En gros, l’État a pu diminuer les dépenses (de 7% sur un an) alors que pas une entreprise ou un ménage n’a pu survivre sans multiplier ses dépenses par 3, 4, 6… devant une inflation à trois chiffres. Comment ont-ils fait alors?

Première astuce: ne payons pas la dette. Ni le principal, ni les intérêts, ni les indemnités de retard. On a fait défaut sur notre dette en devises dès mars 2020. Et depuis, on s’est débarrassés de cette corvée. Hassan Diab avait promis à l’époque qu’on allait faire aussi défaut sur la dette en LL, mais, dommage, il n’a pas eu le temps de tenir parole, et le Trésor verse encore le service de cette dette, quoique diminué.

Ensuite, arrêtons tous les projets d’investissements: -77% de réduction de dépenses, et même -98% pour les dépenses liées aux projets du ministère des Travaux publics. Donc, plus de travaux d’infrastructures dans aucun domaine, y compris ceux déjà décidés ou même entamés. Et même pas d’entretien minimal des infrastructures déjà existantes. Tant pis pour les routes cabossées, les antennes télécoms rouillées, les centrales électriques carbonisées…

Puis cessons de fournir du matériel de travail aux administrations: papeterie, carburant, nourriture (pour les militaires), etc. Tant pis pour ceux qui ont besoin d’un passeport, d’un titre de propriété, d’un extrait d’État civil.

Sur ce chapitre, on a partiellement trouvé la parade: on fait appel aux dons, autrement dit à la bonté, forcément aléatoire, des bienfaiteurs. Des organismes internationaux bien sûr, mais aussi des ONG qui jadis recevaient des aides publiques, sont sollicités maintenant pour apporter leur soutien. Pas un seul projet n’est exécuté actuellement sans qu’il y ait un bailleur de fonds ‘partenaire’. Même des individus s’emploient à apporter des aumônes en nature à l’administration du voisinage pour pouvoir faire avancer leurs formalités: une cartouche pour l’imprimante, deux Bics bleus, une ramette de papier A4…. Et cela s’étend aux ambassades, qui vivotent grâce à la générosité de nos expatriés.

Ensuite, arrêtons cette manie de payer les sommes dues à tout un chacun: contractuels, entrepreneurs, hôpitaux, écoles privées gratuites… et d’autres encore qui attendent depuis des mois, parfois des années de recevoir leur dû, parfois en dollars, mais souvent en LL qui ne vaut plus grand-chose.

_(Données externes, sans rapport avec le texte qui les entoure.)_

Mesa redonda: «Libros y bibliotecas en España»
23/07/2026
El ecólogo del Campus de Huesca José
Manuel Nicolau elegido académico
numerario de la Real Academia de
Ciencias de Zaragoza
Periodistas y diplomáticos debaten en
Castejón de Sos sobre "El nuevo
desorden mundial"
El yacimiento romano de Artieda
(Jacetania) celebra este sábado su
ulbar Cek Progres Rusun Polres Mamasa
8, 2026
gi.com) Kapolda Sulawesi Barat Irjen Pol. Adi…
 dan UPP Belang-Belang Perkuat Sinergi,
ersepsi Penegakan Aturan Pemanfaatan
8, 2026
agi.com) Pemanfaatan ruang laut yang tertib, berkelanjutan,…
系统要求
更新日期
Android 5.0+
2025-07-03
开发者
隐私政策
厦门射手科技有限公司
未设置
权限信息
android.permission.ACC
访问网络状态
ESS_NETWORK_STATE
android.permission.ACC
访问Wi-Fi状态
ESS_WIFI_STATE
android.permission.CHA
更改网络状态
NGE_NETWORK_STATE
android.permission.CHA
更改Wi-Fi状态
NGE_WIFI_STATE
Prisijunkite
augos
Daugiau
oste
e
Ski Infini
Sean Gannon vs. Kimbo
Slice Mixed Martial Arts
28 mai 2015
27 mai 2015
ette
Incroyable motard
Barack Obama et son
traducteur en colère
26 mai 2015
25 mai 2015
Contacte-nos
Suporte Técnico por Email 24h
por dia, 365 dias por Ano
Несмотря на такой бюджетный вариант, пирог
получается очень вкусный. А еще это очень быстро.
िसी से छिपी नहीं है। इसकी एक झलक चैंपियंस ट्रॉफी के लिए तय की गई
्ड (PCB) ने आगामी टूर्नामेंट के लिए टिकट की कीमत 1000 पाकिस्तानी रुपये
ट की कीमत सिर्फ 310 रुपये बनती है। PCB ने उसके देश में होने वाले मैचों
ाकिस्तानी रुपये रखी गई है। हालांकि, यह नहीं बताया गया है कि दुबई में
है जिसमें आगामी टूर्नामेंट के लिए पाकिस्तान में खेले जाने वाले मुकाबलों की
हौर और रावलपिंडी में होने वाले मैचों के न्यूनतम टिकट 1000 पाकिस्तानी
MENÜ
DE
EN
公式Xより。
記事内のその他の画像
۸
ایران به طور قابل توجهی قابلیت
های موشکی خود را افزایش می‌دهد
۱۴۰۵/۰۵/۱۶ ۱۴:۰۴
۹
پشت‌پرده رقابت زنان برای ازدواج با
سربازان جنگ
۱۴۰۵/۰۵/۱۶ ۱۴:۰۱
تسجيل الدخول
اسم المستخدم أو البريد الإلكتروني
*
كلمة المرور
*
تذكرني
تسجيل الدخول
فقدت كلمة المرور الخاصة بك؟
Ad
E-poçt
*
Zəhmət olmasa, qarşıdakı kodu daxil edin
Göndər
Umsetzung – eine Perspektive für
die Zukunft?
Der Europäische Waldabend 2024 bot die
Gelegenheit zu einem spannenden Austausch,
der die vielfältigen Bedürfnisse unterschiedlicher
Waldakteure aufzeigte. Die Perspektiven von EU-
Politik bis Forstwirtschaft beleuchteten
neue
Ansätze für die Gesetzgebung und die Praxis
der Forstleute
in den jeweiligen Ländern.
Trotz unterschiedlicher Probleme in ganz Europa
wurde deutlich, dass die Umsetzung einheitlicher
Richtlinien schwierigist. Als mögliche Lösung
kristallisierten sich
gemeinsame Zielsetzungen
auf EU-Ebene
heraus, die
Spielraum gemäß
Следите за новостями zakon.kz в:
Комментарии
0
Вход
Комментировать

Puis, pas grave, laissons les fonctionnaires crever avec leurs maigres salaires. Il est vrai qu’une bonne moitié est complètement inutile, mais le reste est laissé à son sort… et aux largesses intéressées du public, toute formalité étant maintenant officieusement monnayée selon un tarif aléatoire. Vous pouvez ainsi obtenir tout ce que vous voulez: passeport, acte de propriété… il suffit d’en payer le prix.

Alors que tous les pays se débattent actuellement avec l’inflation qui monte et les déficits publics qui s’accumulent, le Liban a, encore une fois, prouvé son ingéniosité. On rappelle qu’il s’est illustré auparavant par une absence de budget pendant 12 ans. À tel point que Gebran Bassil voulait en faire profiter les autres. Un signe de virtuosité de ce dirigeant qui ne s’est jamais démentie depuis.